_Activity A:_ In the records, write out again the lines from the one containing "Powinna ona komunikować, co wyróżnia" through the one containing "jest, aby EVP podkreślało działania CSR i", inclusive, with "Gdańsku" replaced by "Krakowie" and nothing else changed.

_Passage shown:_
Suppose that you borrow $1000 to be paid back in a lump
sum at 5 percent annual interest in 5 years. When the loan
comes due you will have to pay back

$1000 (1 + r)^{n} = $1000 (1.05)^{5} = $1276.28.

Suppose, however, that during this five year interval the price level doubles. The amount of goods you will have to give up to pay back this loan will be only half as much as the required dollar payment would indicate because a dollar will be worth only half as much in real terms.

In real terms, therefore, you will have to pay back only $638.14, valued in goods at the time the money was borrowed. From your point of view, this is great. You will have borrowed $1000 worth of real goods for five years and paid back less than $640 of real goods. The interest rate you will have actually paid (as opposed to the 5 percent you contracted for) can be found by substituting the real amount borrowed and the real amount repaid into the formula

A_{0} = A_{1} ⁄ (1 + r)^{n}

to yield $1000 = $638.14 ⁄ (1 + r)^{5} from
which r = [(638.14/1000)^{1/5}] - 1 = -.085 or
minus 8.5 percent.

Although you contracted to pay the individual you borrowed
from an interest rate of 5 percent, that person actually ended up
paying you interest at the rate of 8.5 percent per year to borrow
from her. The unexpected inflation will have redistributed real
wealth from your creditor to you. You are contracting to pay
$1276.28 in five years and will actually pay $638.14 in real terms.
Or to put it differently, the $1276.28 which you pay back will buy
only half as many goods as was expected when the loan was made. The
present value of that difference, discounted at the market
interest rate of 5 percent, is $638.14 ⁄ (1 + r)^{5}
= $500. This figure should not be surprising because a doubling of
the price level is wiping out half of the value of the loan measured
in current dollars.

Of course, were you to lend $1000 for five years to somebody
under circumstances where the price level unexpectedly doubles
during the term of the loan, the person you lend to will gain $500,
in current dollars, at your expense. **Unexpected inflation always
redistributes wealth from people who have contracted to receive fixed
nominal amounts in the future to the people who have contracted to pay
those fixed nominal amounts.
**

**
Unanticipated deflation has the opposite effect**. The person
who has borrowed a fixed nominal amount has to pay back with
dollars that are worth more in terms of real goods than he/she
had contracted for, and the person who is the creditor is paid
an amount that is greater in real terms than anticipated so that
**wealth is redistributed from debtors to creditors.
**

**
When there an unanticipated movement of the price level, the real
interest rate actually realized on loans will be different from
the interest rate at which the loan contract was made**. This realized
real interest rate can be calculated quite easily in the case
of one-year loans. Suppose that you borrow $100 for one year at
an agreed upon interest rate of 6 percent and that, contrary to
what both you and the lender expect when you make the loan, the
inflation rate turns out to be 3 percent rather than zero percent.
You pay the lender $106 at the end of the year, but that $106 is
worth only about $103 because $100 will buy $3 less goods at the
end of the year. The interest rate actually realized is thus only
about $3/$100 or 3 percent. **The realized real interest rate is
thus approximately equal to the contracted interest rate minus the
actual rate of inflation.

_Provided data:_

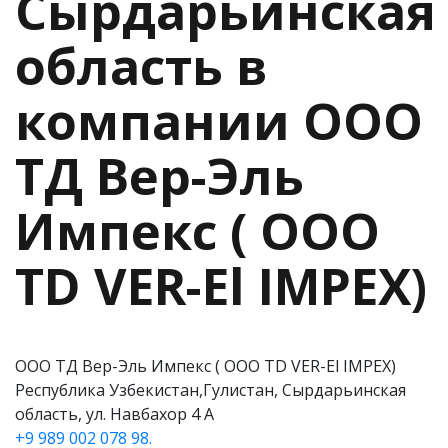
Сырдарьинская
область в
компании ООО
ТД Вер-Эль
Импекс ( ООО
ТD VER-El IMPEX)
ООО ТД Вер-Эль Импекс ( ООО ТD VER-El IMPEX)
Республика Узбекистан,Гулистан, Сырдарьинская
область, ул. Навбахор 4 А
+9 989 002 078 98.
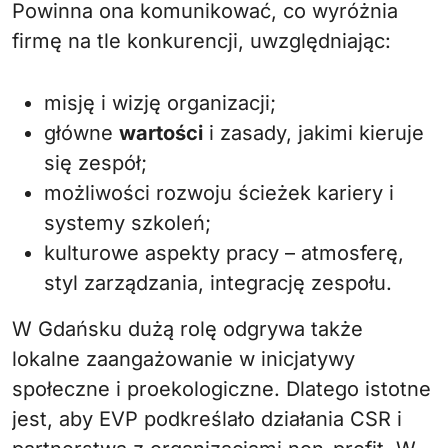
Powinna ona komunikować, co wyróżnia
firmę na tle konkurencji, uwzględniając:
misję i wizję organizacji;
główne
wartości
i zasady, jakimi kieruje
się zespół;
możliwości rozwoju ścieżek kariery i
systemy szkoleń;
kulturowe aspekty pracy – atmosferę,
styl zarządzania, integrację zespołu.
W Gdańsku dużą rolę odgrywa także
lokalne zaangażowanie w inicjatywy
społeczne i proekologiczne. Dlatego istotne
jest, aby EVP podkreślało działania CSR i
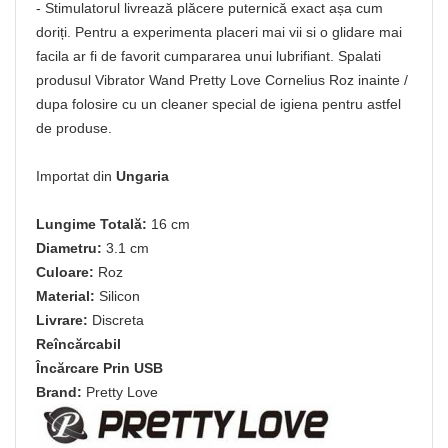
- Stimulatorul livrează plăcere puternică exact așa cum
doriți. Pentru a experimenta placeri mai vii si o glidare mai
facila ar fi de favorit cumpararea unui lubrifiant. Spalati
produsul Vibrator Wand Pretty Love Cornelius Roz inainte /
dupa folosire cu un cleaner special de igiena pentru astfel
de produse.
Importat din
Ungaria
Lungime Totală:
16 cm
Diametru:
3.1 cm
Culoare:
Roz
Material:
Silicon
Livrare:
Discreta
Reîncărcabil
Încărcare Prin USB
Brand:
Pretty Love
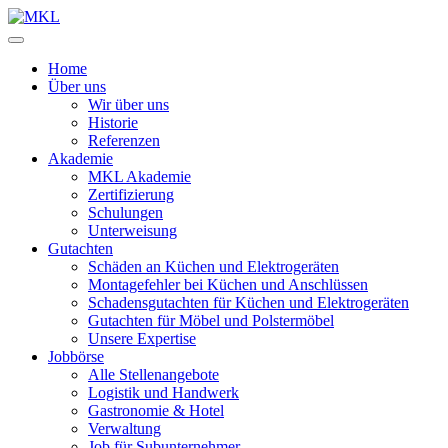
Zum
Inhalt
springen
Home
Über uns
Wir über uns
Historie
Referenzen
Akademie
MKL Akademie
Zertifizierung
Schulungen
Unterweisung
Gutachten
Schäden an Küchen und Elektrogeräten
Montagefehler bei Küchen und Anschlüssen
Schadensgutachten für Küchen und Elektrogeräten
Gutachten für Möbel und Polstermöbel
Unsere Expertise
Jobbörse
Alle Stellenangebote
Logistik und Handwerk
Gastronomie & Hotel
Verwaltung
Job für Subunternehmer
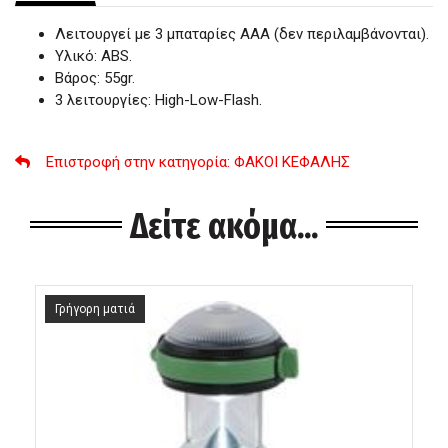
Λειτουργεί με 3 μπαταρίες ΑΑΑ (δεν περιλαμβάνονται).
Υλικό: ABS.
Βάρος: 55gr.
3 λειτουργίες: High-Low-Flash.
Επιστροφή στην κατηγορία
: ΦΑΚΟΙ ΚΕΦΑΛΗΣ
Δείτε ακόμα...
Γρήγορη ματιά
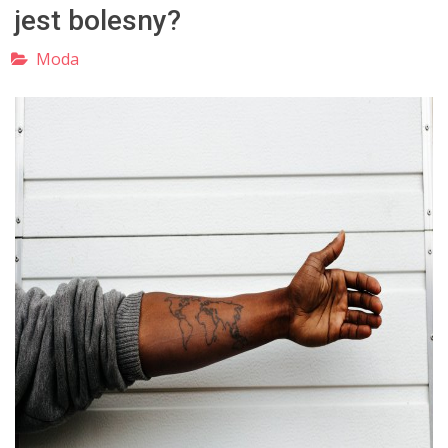
jest bolesny?
Moda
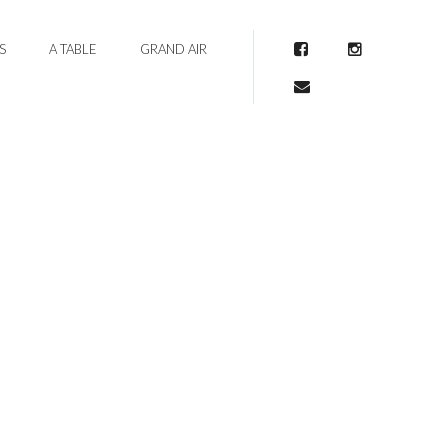
S
A TABLE
GRAND AIR
Facebook
Instagram
Mail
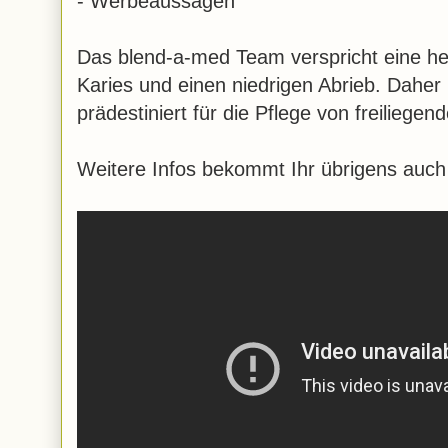
- Werbeaussagen
Das blend-a-med Team verspricht eine h
Karies und einen niedrigen Abrieb. Daher
prädestiniert für die Pflege von freiliege
Weitere Infos bekommt Ihr übrigens auch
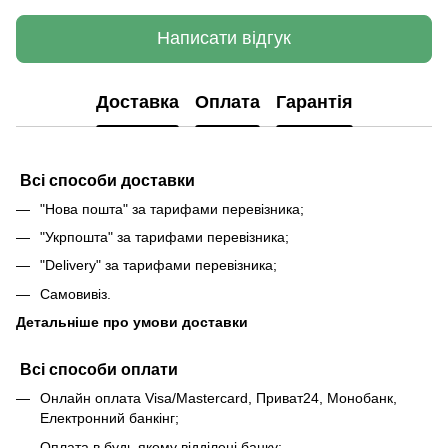
Написати відгук
Доставка
Оплата
Гарантія
Всі способи доставки
"Нова пошта" за тарифами перевізника;
"Укрпошта" за тарифами перевізника;
"Delivery" за тарифами перевізника;
Самовивіз.
Детальніше про умови доставки
Всі способи оплати
Онлайн оплата Visa/Mastercard, Приват24, Монобанк,
Електронний банкінг;
Оплата в будь якому відділені банку;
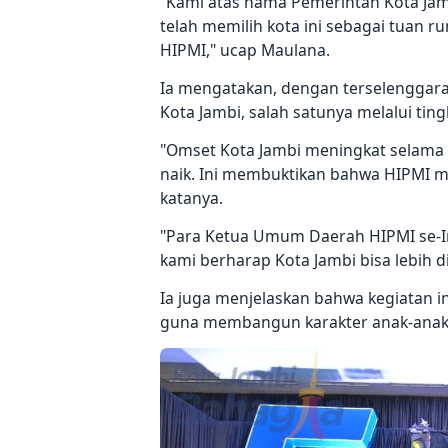
“Kami atas nama Pemerintah Kota Jam
telah memilih kota ini sebagai tuan
HIPMI," ucap Maulana.
Ia mengatakan, dengan terselenggara
Kota Jambi, salah satunya melalui tin
"Omset Kota Jambi meningkat selama 
naik. Ini membuktikan bahwa HIPMI m
katanya.
"Para Ketua Umum Daerah HIPMI se-I
kami berharap Kota Jambi bisa lebih di
Ia juga menjelaskan bahwa kegiatan 
guna membangun karakter anak-anak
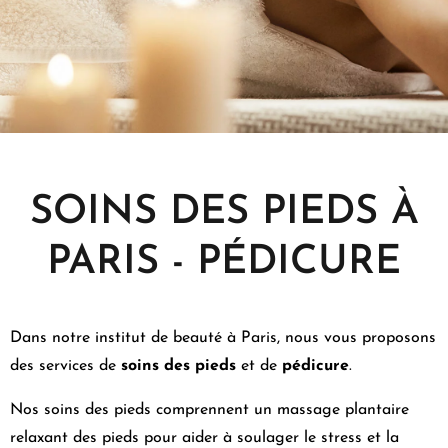
SOINS DES PIEDS À
PARIS - PÉDICURE
Dans notre institut de beauté à Paris, nous vous proposons
des services de
soins des pieds
et de
pédicure
.
Nos soins des pieds comprennent un
massage plantaire
relaxant
des pieds pour aider à soulager le stress et la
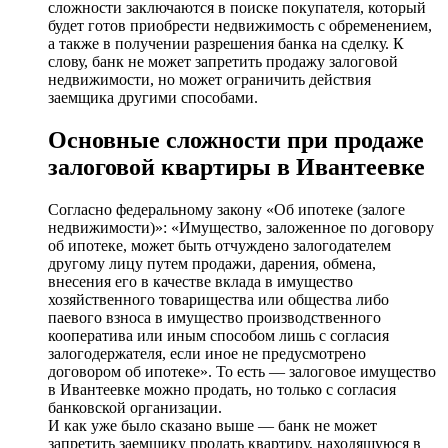
сложности заключаются в поиске покупателя, который
будет готов приобрести недвижимость с обременением,
а также в получении разрешения банка на сделку. К
слову, банк не может запретить продажу залоговой
недвижимости, но может ограничить действия
заемщика другими способами.
Основные сложности при продаже
залоговой квартиры в Ивантеевке
Согласно федеральному закону «Об ипотеке (залоге
недвижимости)»: «Имущество, заложенное по договору
об ипотеке, может быть отчуждено залогодателем
другому лицу путем продажи, дарения, обмена,
внесения его в качестве вклада в имущество
хозяйственного товарищества или общества либо
паевого взноса в имущество производственного
кооператива или иным способом лишь с согласия
залогодержателя, если иное не предусмотрено
договором об ипотеке». То есть — залоговое имущество
в Ивантеевке можно продать, но только с согласия
банковской организации.
И как уже было сказано выше — банк не может
запретить заемщику продать квартиру, находящуюся в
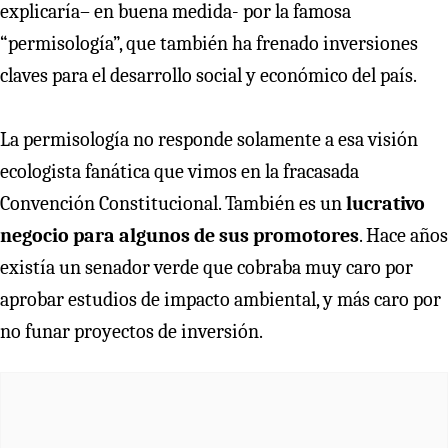
explicaría– en buena medida- por la famosa
“permisología”, que también ha frenado inversiones
claves para el desarrollo social y económico del país.
La permisología no responde solamente a esa visión
ecologista fanática que vimos en la fracasada
Convención Constitucional. También es un
lucrativo
negocio para algunos de sus promotores
. Hace años
existía un senador verde que cobraba muy caro por
aprobar estudios de impacto ambiental, y más caro por
no funar proyectos de inversión.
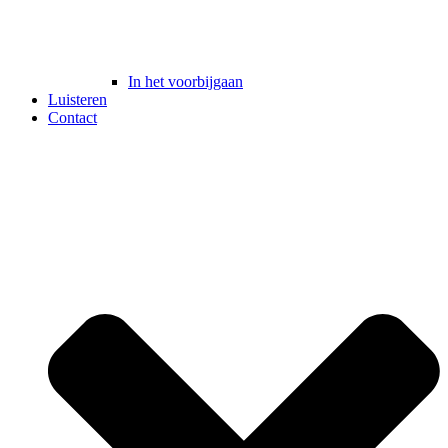
In het voorbijgaan
Luisteren
Contact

_Activity B:_ According to the passage on inflation and loans, what is the realized real interest rate approximately equal to?

_Task output A:_
Powinna ona komunikować, co wyróżnia
firmę na tle konkurencji, uwzględniając:
misję i wizję organizacji;
główne
wartości
i zasady, jakimi kieruje
się zespół;
możliwości rozwoju ścieżek kariery i
systemy szkoleń;
kulturowe aspekty pracy – atmosferę,
styl zarządzania, integrację zespołu.
W Krakowie dużą rolę odgrywa także
lokalne zaangażowanie w inicjatywy
społeczne i proekologiczne. Dlatego istotne
jest, aby EVP podkreślało działania CSR i

_Task output B:_ The contracted interest rate minus the actual rate of inflation.